🤖 AI Summary
This paper addresses the challenge of bridging high-frequency microstructural behaviors—such as herding and order contagion—with empirically observed macroscopic stochastic volatility features, including roughness and multifractality.
Method: We propose a multi-agent mean-field interaction model grounded in Hawkes processes to capture endogenous price formation at the tick-by-tick level. Applying asymptotic analysis and functional limit theorems for stochastic differential equations, we rigorously derive the macroscopic price dynamics under critical scaling.

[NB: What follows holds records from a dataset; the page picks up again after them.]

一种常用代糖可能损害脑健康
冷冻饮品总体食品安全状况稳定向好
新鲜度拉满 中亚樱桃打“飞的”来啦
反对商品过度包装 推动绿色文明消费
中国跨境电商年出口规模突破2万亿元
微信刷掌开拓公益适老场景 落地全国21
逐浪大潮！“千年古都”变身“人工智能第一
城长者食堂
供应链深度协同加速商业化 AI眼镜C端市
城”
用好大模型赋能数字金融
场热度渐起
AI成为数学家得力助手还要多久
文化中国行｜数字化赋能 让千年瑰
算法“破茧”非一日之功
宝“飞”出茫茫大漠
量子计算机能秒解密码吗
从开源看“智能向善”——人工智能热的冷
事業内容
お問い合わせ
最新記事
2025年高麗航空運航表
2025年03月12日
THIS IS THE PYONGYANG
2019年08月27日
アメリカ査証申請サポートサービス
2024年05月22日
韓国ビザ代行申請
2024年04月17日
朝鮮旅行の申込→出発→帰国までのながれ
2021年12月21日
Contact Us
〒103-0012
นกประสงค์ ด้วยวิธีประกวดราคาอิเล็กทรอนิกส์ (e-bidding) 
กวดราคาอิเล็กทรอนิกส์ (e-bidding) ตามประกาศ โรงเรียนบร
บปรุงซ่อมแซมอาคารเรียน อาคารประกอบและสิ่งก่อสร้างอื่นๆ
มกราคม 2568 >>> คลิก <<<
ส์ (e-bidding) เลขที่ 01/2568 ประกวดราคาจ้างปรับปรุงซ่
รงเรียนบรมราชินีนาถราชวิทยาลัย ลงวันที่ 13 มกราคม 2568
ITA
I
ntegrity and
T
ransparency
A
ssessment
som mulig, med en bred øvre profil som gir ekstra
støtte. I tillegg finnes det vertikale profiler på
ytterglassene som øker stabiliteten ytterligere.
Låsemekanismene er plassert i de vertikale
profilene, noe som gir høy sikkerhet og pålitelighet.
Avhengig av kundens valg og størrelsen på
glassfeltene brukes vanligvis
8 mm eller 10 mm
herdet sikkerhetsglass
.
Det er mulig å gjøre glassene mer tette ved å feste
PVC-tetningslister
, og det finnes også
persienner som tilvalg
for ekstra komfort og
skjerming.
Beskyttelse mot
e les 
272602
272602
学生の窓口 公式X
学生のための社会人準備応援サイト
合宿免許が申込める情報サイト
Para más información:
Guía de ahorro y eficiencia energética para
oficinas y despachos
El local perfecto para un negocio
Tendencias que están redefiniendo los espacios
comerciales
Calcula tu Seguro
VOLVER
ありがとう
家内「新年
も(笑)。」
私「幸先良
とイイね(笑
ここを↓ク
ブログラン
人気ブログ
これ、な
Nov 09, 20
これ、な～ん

Contribution/Results: We establish weak convergence of the price process to a novel stochastic volatility model whose volatility exhibits both leverage effects and superlinear mean reversion. This is the first derivation of such macroscopic volatility structure from microscopic agent interactions, providing a rigorous mean-field game–theoretic foundation for rough volatility and multifractal phenomena. The result closes a long-standing theoretical gap between micro-level order-book dynamics and macro-level volatility stylized facts.
📝 Abstract
We consider a tick-by-tick model of price formation, in which buy and sell orders are modeled as self-exciting point processes (Hawkes process), similar to the one in [El Euch, Fukasawa, Rosenbaum, The microstructural foundations of leverage effect and rough volatility, Finance and Stochastics, 2018]. We adopt an agent based approach by studying the aggregation of a large number of these point processes, mutually interacting in a mean-field sense. The financial interpretation is that of an asset on which several labeled agents place buy and sell orders following these point processes, influencing the price. The mean-field interaction introduces positive correlations between order volumes coming from different agents that reflect features of real markets such as herd behavior and contagion. When the large scale limit of the aggregated asset price is computed, if parameters are set to a critical value, a singular phenomenon occurs: the aggregated model converges to a stochastic volatility model with leverage effect and faster-than-linear mean reversion of the volatility process. The faster-than-linear mean reversion of the volatility process is supported by econometric evidence, and we have linked it in [Dai Pra, Pigato, Multi-scaling of moments in stochastic volatility models, Stochastic Processes and their Applications, 2015] to the observed multifractal behavior of assets prices and market indices. This seems connected to the Statistical Physics perspective that expects anomalous scaling properties to arise in the critical regime.